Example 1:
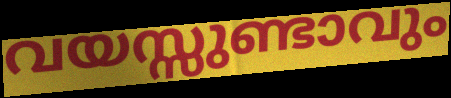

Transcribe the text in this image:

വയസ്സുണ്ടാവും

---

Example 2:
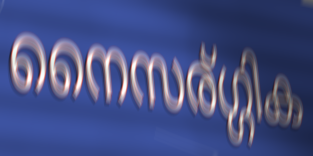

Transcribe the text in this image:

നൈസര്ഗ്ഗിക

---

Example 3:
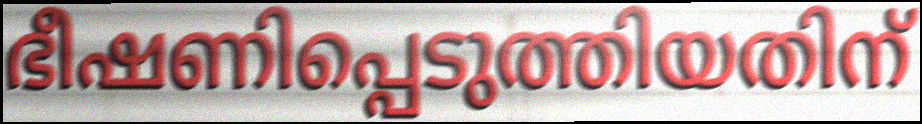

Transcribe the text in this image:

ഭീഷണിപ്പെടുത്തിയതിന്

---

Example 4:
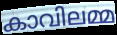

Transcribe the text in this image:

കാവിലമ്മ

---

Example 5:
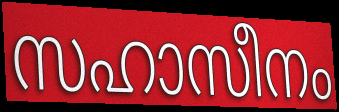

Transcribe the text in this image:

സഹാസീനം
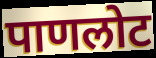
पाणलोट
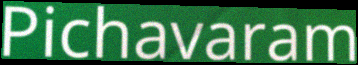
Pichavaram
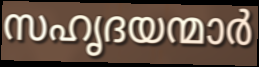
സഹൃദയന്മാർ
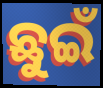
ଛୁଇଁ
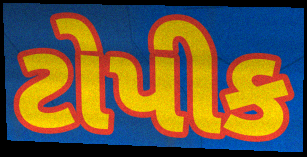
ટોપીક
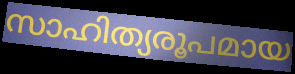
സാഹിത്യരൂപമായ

+++

What to produce:
Find how many lines in the listing contain the word "Example" and give that count alone.

Output of the task:
5